About this exercise :: Between the line containing "560 341 1648" and the line containing "199 279 2052" lies a run of lines; give that run again exactly, with both of those lines, and nothing else from the entries below.

::: Input for this task :::

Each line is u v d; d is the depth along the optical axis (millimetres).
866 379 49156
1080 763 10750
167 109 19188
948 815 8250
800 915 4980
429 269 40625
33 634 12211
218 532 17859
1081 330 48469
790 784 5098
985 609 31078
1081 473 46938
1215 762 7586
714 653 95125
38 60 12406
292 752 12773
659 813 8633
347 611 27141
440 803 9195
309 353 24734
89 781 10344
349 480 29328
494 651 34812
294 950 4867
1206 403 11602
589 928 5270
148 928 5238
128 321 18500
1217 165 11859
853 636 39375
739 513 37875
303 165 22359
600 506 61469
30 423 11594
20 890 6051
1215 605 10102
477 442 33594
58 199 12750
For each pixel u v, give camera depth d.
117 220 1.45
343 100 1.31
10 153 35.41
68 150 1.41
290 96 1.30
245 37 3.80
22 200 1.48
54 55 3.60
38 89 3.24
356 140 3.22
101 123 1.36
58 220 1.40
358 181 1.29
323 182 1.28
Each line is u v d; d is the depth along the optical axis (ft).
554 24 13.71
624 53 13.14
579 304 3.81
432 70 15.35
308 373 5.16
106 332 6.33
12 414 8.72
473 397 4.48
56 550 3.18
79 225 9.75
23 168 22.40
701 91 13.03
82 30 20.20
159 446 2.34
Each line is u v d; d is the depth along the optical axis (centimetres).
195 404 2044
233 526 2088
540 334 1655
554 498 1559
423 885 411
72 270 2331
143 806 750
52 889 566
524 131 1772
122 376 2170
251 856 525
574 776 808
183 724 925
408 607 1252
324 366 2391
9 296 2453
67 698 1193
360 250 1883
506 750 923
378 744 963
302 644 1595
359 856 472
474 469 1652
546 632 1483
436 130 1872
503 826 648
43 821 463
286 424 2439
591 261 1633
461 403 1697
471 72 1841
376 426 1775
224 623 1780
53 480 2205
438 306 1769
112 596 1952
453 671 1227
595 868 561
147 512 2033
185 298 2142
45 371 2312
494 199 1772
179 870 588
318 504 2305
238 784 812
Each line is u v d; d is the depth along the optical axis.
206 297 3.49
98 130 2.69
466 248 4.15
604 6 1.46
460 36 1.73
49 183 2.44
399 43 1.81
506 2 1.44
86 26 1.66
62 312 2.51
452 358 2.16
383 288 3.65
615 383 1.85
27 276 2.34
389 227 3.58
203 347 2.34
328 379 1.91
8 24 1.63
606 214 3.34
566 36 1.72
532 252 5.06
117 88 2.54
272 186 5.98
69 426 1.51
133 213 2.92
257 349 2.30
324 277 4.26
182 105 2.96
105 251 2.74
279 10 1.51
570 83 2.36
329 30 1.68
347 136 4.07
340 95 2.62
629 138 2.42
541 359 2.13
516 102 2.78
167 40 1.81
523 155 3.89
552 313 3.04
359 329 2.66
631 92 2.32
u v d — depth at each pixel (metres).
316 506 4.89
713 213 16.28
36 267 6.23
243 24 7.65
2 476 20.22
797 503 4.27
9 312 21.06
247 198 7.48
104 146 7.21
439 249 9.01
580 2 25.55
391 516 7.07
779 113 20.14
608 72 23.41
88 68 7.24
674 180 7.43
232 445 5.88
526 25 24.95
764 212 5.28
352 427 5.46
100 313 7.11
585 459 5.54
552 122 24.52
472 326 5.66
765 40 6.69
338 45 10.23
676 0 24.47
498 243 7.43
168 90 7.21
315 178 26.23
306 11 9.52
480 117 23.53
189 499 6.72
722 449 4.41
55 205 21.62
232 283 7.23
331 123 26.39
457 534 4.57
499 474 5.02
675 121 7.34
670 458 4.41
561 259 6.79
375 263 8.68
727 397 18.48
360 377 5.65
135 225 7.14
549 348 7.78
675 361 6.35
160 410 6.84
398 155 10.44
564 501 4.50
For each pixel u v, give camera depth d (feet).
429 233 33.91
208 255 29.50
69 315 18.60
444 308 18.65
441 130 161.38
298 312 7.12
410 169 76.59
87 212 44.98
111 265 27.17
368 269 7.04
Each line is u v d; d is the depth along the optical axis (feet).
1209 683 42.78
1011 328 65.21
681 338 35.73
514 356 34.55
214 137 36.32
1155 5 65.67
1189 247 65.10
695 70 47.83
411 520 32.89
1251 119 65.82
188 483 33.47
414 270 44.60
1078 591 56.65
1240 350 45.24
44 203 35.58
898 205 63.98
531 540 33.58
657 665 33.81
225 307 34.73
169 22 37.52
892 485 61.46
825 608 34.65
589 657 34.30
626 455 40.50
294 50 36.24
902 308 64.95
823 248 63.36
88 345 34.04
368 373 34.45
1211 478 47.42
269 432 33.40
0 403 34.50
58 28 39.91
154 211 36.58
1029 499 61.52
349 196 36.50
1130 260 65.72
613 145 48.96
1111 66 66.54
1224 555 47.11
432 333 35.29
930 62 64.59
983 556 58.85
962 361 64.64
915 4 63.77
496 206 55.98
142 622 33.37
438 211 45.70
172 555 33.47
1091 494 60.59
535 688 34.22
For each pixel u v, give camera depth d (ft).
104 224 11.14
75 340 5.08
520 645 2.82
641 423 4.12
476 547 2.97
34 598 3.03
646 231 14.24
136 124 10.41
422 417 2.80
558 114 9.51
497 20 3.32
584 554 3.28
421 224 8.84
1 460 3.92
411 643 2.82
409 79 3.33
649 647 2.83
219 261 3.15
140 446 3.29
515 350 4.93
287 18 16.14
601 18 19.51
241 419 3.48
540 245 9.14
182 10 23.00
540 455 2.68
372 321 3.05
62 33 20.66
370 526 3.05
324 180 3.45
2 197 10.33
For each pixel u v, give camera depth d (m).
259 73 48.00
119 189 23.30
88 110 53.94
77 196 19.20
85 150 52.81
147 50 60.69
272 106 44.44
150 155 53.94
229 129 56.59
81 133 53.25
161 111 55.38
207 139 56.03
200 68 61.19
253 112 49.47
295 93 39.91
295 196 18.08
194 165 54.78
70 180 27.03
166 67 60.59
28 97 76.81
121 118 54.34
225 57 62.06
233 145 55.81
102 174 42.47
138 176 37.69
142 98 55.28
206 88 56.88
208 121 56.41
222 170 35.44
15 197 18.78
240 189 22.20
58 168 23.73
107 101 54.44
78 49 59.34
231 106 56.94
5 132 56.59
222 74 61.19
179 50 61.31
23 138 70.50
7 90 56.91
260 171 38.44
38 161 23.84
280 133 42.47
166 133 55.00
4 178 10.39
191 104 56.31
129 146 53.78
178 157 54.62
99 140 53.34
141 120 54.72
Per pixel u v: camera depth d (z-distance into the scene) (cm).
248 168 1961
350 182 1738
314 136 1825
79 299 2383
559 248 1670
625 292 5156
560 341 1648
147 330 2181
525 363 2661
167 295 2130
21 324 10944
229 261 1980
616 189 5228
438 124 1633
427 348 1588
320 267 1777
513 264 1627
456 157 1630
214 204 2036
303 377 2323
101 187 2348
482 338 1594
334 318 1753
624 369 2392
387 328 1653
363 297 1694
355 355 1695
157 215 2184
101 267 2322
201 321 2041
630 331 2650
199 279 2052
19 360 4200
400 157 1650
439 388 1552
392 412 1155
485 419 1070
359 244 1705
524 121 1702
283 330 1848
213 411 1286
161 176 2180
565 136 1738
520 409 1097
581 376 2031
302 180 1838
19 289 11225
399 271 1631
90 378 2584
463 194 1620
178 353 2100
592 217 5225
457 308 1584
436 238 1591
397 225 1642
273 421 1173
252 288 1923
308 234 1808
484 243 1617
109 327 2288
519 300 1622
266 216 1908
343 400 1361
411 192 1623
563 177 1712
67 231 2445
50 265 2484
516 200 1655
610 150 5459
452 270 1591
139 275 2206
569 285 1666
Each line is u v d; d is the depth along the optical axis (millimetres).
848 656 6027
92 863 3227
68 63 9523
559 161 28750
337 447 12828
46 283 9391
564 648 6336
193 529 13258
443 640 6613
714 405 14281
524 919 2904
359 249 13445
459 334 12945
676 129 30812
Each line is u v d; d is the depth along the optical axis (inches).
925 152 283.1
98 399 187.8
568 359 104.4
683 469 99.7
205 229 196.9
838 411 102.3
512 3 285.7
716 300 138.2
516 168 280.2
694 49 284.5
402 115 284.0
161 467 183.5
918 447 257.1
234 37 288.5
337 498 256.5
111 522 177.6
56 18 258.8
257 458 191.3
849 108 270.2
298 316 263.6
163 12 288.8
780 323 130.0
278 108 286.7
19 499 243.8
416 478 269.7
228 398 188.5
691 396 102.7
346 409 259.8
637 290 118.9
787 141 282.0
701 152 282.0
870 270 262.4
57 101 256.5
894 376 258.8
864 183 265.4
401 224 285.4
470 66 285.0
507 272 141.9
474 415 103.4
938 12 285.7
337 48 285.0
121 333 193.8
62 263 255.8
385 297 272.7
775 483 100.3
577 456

:::

Response for this exercise ::
560 341 1648
147 330 2181
525 363 2661
167 295 2130
21 324 10944
229 261 1980
616 189 5228
438 124 1633
427 348 1588
320 267 1777
513 264 1627
456 157 1630
214 204 2036
303 377 2323
101 187 2348
482 338 1594
334 318 1753
624 369 2392
387 328 1653
363 297 1694
355 355 1695
157 215 2184
101 267 2322
201 321 2041
630 331 2650
199 279 2052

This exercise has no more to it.